In the read operation half select disturbance does not arise in the array because WS does not toggle. Due to single read and write stacks in the proposed cell as well as single read and write bit line, the needs of seperate RWL and WS drivers will not add any area overhead. The read and write paths of the array can be optimized independently by sharing the read and write bit lines across different number of bits.
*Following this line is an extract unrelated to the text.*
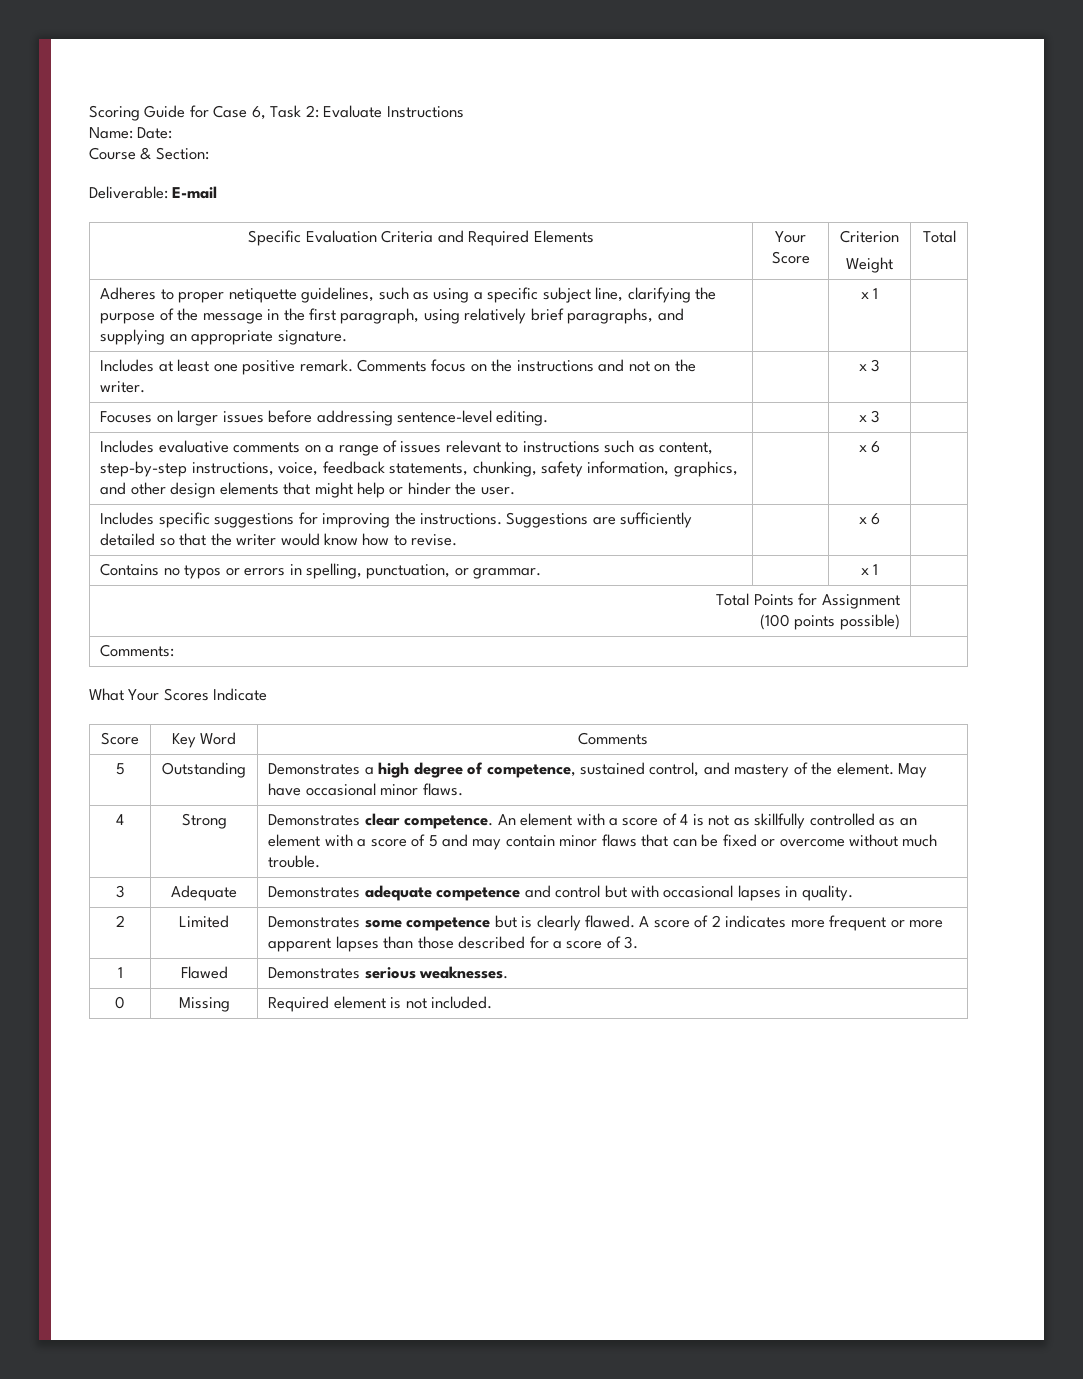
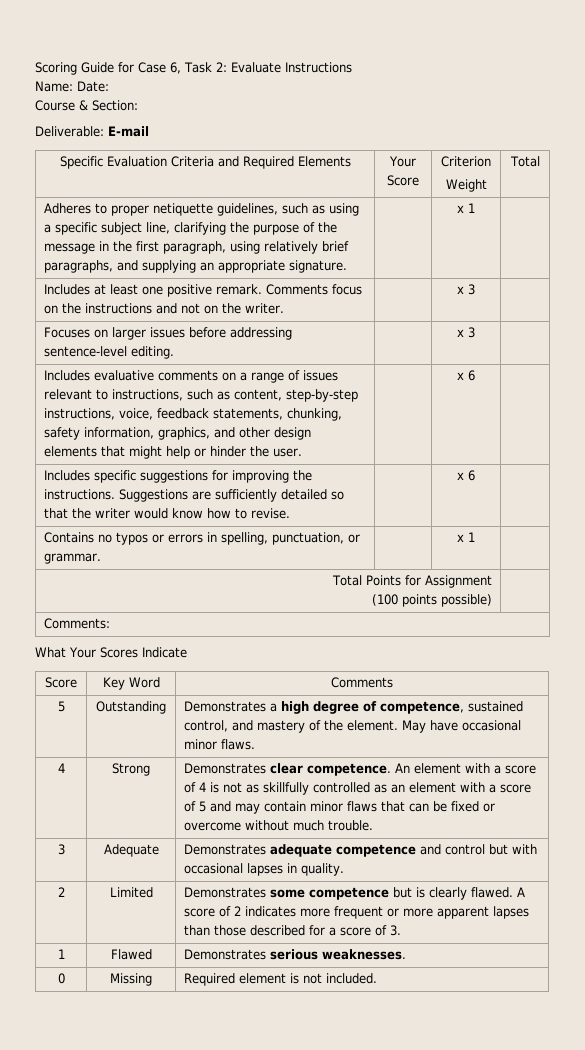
[522,441,600,453] instructions -> [112,389,184,401] instructions,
All the peripherals circuits in the array can be designed using the CMOS logic for functional robustness and simplicity. Although the proposed cell adds area overhead compared to the 6T cell but ovarall area penalty in the array will be less due to connection of more number of cells on a single bit line.

5 Conclusion

The proposed cell consumes lower power, enhances the write margin and read stability. The write access delay is reduced due to feedback cut-off technique. The proposed cell design makes the cell more tolerant towards the process, temperature and voltage variation as well as aging effect under static stress. The storage node does not float during read operation and thus cell is insensitive to any positive noise. The power saving is more than 50 % in write and read operations compared to the other cells. The proposed cell shows larger immunity towards the statistical variation due to signal WS. The area overhead due to increased number of transistors can be compensated by connecting more cells on a single bit line in the array.